### Excerpt to read
On 12/04/2015 06:07 PM, Ali Ebrahimi wrote:
Hi, On Fri, Dec 4, 2015 at 8:23 PM, Stephen Colebourne <[email protected]> wrote:I've been pondering whether -addReads is sufficient for this use case. While type 1 of my classification below (annotations) would work using compile-time -addReads, I don't think types 2 and 3 would. (Type 2 is reflection based, type 3 is usage based) Here is the setup: module user { requires org.joda.beans requires com.google.guava } module org.joda.beans { // optionally requires com.google.guava } Proposed solution: compile module with -addReads=com.google.guavea The proposed solution would allow the Joda-Beans module to be successfully compiled. But it seems that it would not be able to see the Guava code at runtime (as the module does not have the dependency). Note that there is source code in Joda-Beans that actively calls Guava clases in addition to checking they exist by reflection.I don't think this is optional dependency if you have static references to Guava's types in source code.
Everything can be optional (at runtime). JVM is very lazy at resolving types. If code that refers to a particular type is never executed, then that type is never looked-up. So everything depends on how you structure your code. If you are sure that parts of code that need guava will only be executed when the user of your code explicitly requests a particular minor feature, you can make guava an optional dependency which is needed only if user needs this particular feature.
But you have to be careful then that you don't use guava in other parts of your code that is executed for providing the "main" functionality of your module. Neither javac nor jlink will warn you if you make a mistake. You're on your own, because you asked for it!

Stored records
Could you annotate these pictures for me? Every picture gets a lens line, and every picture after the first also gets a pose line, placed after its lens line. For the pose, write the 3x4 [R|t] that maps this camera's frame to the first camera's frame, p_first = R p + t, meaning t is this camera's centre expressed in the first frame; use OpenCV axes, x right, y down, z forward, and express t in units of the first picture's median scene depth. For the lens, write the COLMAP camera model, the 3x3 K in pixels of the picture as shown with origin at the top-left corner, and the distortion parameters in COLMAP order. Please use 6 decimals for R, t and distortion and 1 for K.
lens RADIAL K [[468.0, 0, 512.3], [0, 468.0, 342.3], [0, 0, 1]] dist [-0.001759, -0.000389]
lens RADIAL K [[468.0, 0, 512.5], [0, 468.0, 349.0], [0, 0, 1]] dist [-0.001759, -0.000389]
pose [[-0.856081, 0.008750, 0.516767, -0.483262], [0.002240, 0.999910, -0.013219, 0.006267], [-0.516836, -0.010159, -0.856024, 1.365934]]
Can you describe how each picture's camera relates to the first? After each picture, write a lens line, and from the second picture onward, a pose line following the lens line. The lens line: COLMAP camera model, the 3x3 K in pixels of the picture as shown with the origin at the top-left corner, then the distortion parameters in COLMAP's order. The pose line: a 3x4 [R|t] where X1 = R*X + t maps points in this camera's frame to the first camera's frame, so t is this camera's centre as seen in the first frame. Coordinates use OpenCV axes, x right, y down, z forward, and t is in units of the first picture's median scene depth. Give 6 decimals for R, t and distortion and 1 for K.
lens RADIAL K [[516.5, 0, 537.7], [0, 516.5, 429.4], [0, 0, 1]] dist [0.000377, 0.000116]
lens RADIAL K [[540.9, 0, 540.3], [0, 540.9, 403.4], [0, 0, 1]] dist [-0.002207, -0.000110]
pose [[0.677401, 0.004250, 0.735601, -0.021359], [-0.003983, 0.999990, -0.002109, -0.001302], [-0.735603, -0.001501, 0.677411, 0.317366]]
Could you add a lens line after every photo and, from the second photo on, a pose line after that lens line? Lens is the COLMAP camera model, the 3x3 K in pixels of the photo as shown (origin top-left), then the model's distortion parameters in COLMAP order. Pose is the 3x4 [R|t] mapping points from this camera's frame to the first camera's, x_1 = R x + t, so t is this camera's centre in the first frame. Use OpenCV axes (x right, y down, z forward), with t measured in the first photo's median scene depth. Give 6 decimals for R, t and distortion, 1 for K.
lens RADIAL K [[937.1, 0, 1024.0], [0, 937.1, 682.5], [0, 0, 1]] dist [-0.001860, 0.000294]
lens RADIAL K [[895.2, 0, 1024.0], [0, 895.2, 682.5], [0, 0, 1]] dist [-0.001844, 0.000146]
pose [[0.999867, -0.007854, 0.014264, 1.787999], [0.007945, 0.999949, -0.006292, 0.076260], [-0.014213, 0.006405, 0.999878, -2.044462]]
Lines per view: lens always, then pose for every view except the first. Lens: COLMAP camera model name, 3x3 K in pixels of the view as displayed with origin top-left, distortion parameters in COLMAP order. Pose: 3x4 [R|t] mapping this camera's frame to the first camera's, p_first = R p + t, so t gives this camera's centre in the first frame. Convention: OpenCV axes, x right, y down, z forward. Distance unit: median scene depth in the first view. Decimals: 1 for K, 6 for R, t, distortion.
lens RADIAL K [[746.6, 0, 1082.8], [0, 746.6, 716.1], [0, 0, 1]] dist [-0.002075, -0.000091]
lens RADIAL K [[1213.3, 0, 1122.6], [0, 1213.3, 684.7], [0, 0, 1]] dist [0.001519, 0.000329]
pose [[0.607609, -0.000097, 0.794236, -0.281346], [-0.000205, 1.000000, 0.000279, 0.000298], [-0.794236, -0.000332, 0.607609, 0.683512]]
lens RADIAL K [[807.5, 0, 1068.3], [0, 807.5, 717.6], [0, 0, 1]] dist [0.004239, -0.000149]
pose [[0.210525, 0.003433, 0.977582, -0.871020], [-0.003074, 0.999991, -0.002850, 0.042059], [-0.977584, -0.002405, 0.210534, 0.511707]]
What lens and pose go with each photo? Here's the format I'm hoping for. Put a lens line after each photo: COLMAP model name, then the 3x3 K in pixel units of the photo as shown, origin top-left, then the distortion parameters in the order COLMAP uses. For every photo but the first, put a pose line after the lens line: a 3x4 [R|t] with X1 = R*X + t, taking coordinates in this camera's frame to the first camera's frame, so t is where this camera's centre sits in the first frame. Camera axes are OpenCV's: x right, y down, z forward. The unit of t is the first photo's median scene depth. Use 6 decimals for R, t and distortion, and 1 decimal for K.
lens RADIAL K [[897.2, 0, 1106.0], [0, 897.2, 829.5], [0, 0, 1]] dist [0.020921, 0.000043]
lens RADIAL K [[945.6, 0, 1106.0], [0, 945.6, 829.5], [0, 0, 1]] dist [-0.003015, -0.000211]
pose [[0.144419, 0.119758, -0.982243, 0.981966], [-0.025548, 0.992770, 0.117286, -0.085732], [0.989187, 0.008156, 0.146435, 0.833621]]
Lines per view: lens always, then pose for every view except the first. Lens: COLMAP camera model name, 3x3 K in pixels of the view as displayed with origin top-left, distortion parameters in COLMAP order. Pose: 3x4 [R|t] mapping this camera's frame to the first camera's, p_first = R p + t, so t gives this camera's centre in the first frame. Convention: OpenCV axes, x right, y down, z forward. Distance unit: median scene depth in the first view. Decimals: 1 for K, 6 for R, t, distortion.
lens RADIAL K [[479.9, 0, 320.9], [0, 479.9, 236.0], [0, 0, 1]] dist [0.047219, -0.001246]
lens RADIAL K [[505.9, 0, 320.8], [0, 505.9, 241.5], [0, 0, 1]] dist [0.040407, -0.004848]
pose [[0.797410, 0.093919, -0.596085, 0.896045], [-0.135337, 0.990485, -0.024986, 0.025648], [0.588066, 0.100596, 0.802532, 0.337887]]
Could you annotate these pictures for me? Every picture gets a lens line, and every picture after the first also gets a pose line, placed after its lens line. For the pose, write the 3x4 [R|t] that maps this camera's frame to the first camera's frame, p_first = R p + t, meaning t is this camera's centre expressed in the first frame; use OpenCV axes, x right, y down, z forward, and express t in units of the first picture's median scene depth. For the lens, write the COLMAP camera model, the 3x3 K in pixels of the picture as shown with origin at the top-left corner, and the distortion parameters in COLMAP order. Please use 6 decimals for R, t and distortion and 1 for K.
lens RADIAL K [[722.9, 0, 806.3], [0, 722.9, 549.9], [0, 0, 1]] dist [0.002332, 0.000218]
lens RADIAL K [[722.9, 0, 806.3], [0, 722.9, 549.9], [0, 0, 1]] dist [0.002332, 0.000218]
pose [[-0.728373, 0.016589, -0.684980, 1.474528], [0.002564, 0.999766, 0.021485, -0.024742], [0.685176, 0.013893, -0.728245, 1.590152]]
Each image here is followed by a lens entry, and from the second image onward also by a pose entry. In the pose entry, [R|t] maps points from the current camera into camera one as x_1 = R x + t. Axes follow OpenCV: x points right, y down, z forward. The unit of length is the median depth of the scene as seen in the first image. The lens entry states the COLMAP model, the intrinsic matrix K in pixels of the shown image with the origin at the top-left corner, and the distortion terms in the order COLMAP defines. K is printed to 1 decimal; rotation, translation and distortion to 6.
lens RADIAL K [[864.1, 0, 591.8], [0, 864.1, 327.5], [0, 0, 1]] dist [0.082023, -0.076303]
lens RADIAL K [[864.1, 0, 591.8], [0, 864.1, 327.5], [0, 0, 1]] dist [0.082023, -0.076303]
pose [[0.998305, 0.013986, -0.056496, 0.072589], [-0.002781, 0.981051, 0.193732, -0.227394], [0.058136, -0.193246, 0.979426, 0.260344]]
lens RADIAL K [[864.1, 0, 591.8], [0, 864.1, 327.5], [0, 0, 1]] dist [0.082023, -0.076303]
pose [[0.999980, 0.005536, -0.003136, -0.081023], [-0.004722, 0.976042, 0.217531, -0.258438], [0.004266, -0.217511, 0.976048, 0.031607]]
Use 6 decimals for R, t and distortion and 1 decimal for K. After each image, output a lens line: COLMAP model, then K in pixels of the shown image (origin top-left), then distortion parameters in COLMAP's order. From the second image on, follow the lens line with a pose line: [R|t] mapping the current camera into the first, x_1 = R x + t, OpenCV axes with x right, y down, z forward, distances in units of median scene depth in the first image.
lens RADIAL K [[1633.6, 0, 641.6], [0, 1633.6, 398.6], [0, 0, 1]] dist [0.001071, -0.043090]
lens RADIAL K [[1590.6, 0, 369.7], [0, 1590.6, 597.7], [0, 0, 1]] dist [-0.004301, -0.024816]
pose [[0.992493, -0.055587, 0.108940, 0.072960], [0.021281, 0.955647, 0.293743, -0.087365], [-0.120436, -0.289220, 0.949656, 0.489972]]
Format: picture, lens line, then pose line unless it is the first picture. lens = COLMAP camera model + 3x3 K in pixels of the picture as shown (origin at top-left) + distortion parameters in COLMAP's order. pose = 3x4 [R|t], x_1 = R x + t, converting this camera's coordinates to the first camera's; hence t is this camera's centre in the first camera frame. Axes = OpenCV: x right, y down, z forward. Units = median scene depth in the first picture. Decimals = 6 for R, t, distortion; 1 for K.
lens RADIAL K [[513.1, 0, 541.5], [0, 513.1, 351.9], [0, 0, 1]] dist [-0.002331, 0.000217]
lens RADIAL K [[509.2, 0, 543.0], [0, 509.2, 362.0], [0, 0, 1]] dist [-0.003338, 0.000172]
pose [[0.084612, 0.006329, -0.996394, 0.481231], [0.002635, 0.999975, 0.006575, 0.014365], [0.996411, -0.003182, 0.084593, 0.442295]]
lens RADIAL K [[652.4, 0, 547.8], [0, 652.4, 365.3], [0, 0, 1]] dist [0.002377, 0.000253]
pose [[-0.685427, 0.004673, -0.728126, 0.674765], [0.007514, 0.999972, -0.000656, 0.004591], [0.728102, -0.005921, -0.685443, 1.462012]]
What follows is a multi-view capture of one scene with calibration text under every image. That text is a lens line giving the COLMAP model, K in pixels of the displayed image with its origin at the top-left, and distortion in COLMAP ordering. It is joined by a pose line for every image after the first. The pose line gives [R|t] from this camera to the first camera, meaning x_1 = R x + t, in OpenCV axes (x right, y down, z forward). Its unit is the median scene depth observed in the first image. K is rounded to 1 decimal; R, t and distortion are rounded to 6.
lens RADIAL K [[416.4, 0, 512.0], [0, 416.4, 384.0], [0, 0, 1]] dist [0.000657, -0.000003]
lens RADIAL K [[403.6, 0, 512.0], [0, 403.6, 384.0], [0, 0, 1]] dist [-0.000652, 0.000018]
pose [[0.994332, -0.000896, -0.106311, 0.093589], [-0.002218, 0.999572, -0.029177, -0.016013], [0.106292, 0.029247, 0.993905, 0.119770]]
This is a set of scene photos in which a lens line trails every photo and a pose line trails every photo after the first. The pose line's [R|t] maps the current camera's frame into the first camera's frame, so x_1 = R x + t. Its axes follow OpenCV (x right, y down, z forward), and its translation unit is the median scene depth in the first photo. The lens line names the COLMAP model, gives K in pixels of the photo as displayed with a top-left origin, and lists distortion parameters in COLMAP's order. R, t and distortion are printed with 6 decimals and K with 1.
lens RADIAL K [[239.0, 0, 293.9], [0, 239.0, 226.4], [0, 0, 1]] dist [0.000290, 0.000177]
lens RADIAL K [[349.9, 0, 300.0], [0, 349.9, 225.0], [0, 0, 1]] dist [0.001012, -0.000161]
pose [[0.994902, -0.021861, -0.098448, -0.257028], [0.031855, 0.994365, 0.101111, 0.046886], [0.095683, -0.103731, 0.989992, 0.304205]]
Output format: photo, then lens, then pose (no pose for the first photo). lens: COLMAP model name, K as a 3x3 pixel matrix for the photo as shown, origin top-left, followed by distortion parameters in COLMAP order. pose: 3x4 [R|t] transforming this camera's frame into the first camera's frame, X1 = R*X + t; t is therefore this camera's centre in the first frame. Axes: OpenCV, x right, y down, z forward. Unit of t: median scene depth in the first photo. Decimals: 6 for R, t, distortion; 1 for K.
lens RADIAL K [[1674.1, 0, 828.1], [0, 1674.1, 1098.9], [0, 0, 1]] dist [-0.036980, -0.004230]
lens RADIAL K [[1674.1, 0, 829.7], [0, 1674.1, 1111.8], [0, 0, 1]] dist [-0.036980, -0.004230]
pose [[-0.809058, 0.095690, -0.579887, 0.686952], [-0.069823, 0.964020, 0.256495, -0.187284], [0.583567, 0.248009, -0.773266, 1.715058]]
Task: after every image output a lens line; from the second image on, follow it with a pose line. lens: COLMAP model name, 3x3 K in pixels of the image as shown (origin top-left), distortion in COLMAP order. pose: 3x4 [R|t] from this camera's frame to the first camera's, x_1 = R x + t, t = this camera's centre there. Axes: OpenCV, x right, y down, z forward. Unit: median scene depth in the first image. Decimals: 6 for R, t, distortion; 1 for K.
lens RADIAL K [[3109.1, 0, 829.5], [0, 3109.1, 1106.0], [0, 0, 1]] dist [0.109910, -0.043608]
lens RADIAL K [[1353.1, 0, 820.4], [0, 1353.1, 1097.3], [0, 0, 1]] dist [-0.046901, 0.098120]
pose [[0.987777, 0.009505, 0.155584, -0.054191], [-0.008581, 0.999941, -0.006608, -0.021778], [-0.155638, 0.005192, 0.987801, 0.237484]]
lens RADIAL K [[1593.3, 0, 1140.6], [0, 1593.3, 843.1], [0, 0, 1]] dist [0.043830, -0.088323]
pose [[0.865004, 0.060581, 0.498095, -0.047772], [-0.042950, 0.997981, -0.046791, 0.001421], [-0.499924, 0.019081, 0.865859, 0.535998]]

### Task details
Reproduce verbatim the portion of the message on optional module dependencies between "But you have" and "asked for it!", inclusive.

### Answer section
But you have to be careful then that you don't use guava in other parts of your code that is executed for providing the "main" functionality of your module. Neither javac nor jlink will warn you if you make a mistake. You're on your own, because you asked for it!